Dans l’impitoyable arène des organisations de la société civile, l’arme ultime reste la crédibilité, très souvent gage de leur survie. Hélas, l’affiliation de ces structures aux partis politiques interroge.
Sujette à de nombreux débats, la question de l’impartialité des organisations de la société civile en Côte d’Ivoire a toujours été difficile à trancher. Dans un contexte politique, social et économique où la population aurait besoin de ces structures auprès d’elle, leur impact reste encore à établir. Sont-elles aussi indépendantes qu’elles le prétendent ?
Connotation politique
Pour le Forum de la société civile de l’Afrique de l’Ouest (Foscao), les faits parlent d’eux-mêmes. Quand des partis politiques sont à l’opposition, selon le coordinateur national, Drissa Soulama, il y a un certain nombre d’ONG qui se mettent ensemble pour dénoncer les agissements du régime en place. Et quand ces partis de l’opposition viennent au pouvoir, les mêmes ONG qui s’étaient mises ensemble pour dénoncer, disparaissent étrangement.
D’après Marius Comoé, directeur exécutif de l’ONG Du Cœur, il appartient à ces organisations de déterminer si elles veulent être dépendantes ou indépendantes du pouvoir. La question financière, à l’entendre, est au cœur de leur survie. Malheureusement, dit-il, ce sont les politiques qui détiennent les espèces sonnantes et trébuchantes.
La crise postélectorale de 2010-2011, celle de 2020, la lutte contre la cherté de la vie, le déguerpissement, etc., sont des sujets sur lesquels la société civile n’a pas véritablement pesé, selon lui.
Graves violations
Mais c’est un mauvais jugement, à entendre le Mouvement ivoirien des droits humain (Midh), créé en 2000.
« Nous avons enquêté, puis dénoncé les graves violations des droits de l’homme qu’une certaine catégorie d’Ivoiriens subissait dans les années 2000. Ceux qui étaient au pouvoir nous ont accusés d’avoir une affiliation nordiste. Mais, pendant la rébellion, nous avons aussi dénoncé plusieurs autres exactions perpétrées par les rebelles, notamment le cas de prisonniers enfermés dans des conteneurs. En ce moment, ceux qui étaient au pouvoir ont reconnu que le Midh était une bonne organisation. Quand l’ancien président de la République, Laurent Gbagbo, était à La Haye, nous avons reçu des délégations du Cojep pour porter leur combat. Aujourd’hui, on accuse le Midh de se taire sur certains faits. Ce qui n’est pas vrai », explique Drissa Bamba, le président de la structure.

Commission nationale des droits
L’ONG Action pour la protection des droits de l’homme (Apdh) abonde dans le même sens.
« Nous avons un statut d’observateur de l’Organisation des droits de l’homme et des peuples. Ceux qui nous ont octroyé ce statut ont mené une enquête sur nous. C’est parce qu’ils ont estimé que nous sommes crédibles que ce statut nous a été octroyé. En 2012, nous avons eu la mention spéciale du prix des droits de l’homme de la France, en 2016 celui de la commission nationale des droits de l’homme, etc. », fait savoir Abraham Denis Yaurobat, président de l’Apdh. Qui ajoute : « ceux qui se sentent gênés par nos actions cherchent à nous discréditer ».

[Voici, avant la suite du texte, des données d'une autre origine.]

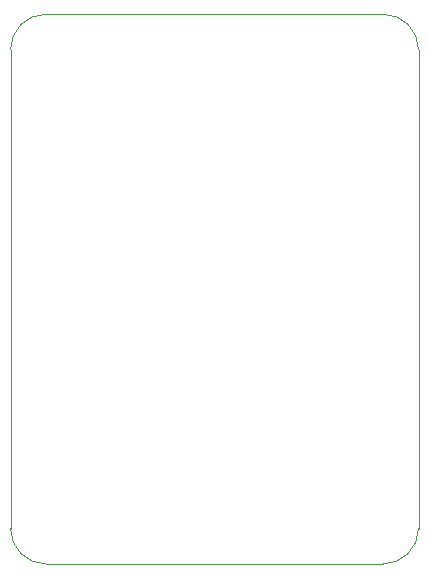
<source format=gbr>
%TF.GenerationSoftware,KiCad,Pcbnew,8.0.8*%
%TF.CreationDate,2025-04-02T15:42:23+05:30*%
%TF.ProjectId,STHDAQ_B1,53544844-4151-45f4-9231-2e6b69636164,rev?*%
%TF.SameCoordinates,Original*%
%TF.FileFunction,Profile,NP*%
%FSLAX46Y46*%
G04 Gerber Fmt 4.6, Leading zero omitted, Abs format (unit mm)*
G04 Created by KiCad (PCBNEW 8.0.8) date 2025-04-02 15:42:23*
%MOMM*%
%LPD*%
G01*
G04 APERTURE LIST*
%TA.AperFunction,Profile*%
%ADD10C,0.050000*%
%TD*%
G04 APERTURE END LIST*
D10*
X169212000Y-51356000D02*
G75*
G02*
X172212000Y-54356000I0J-3000000D01*
G01*
X169212000Y-97906680D02*
X140668000Y-97906680D01*
X140668000Y-97906680D02*
G75*
G02*
X137668000Y-94906680I0J3000000D01*
G01*
X172212000Y-54356000D02*
X172212000Y-94906680D01*
X172212000Y-94906680D02*
G75*
G02*
X169212000Y-97906680I-3000000J0D01*
G01*
X137668000Y-94906680D02*
X137668000Y-54356000D01*
X140668000Y-51356000D02*
X169212000Y-51356000D01*
X137668000Y-54356000D02*
G75*
G02*
X140668000Y-51356000I3000000J0D01*
G01*
M02*

</source>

Pour lui, la société civile ivoirienne n’est ni en coupe réglée ni impuissante.
Quel impact a-t-elle eu jusque-là sur le climat politique ou social en Côte d’Ivoire ?
« Nos rapports sont fréquemment repris dans la protection des droits de l’homme à l’ONU », souligne Denis Yaurobat.
« Nous avons participé à tous les processus électoraux en Côte d’Ivoire. Le Midh a toujours sensibilisé. Nous avons donné à la population une éducation civique et électorale », ajoute Drissa Bamba.
Toutefois, dit-il, la société civile a ses limites. Elle ne peut qu’enquêter, dénoncer et sensibiliser, selon ses capacités.
Un médiateur national voire régional pour un processus électoral dans le calme
Par ailleurs, pour 2025, la structure dit se préparer.
« Il y a une psychose chez les Ivoiriens, à l’approche des élections. Mais une psychose légitime au vu des récents évènements. Avec l’Union européenne, nous essayons de mener des actions de sensibilisation pour des scrutins apaisés. Très bientôt, nous allons officiellement interpeller les acteurs politiques », fait savoir Drissa Bamba.
L’Apdh envisage même un médiateur national voire régional pour un processus électoral dans le calme.
Une société civile forte est également une société civile qui dispose de moyens pour aller sur le terrain, reconnaissent les acteurs. Ce qui n’est pas le cas en Côte d’Ivoire. Les organisations de la société civile n’ont pas de financement comme c’est le cas pour les partis politiques. Ces structures ne vivent que de partenariats.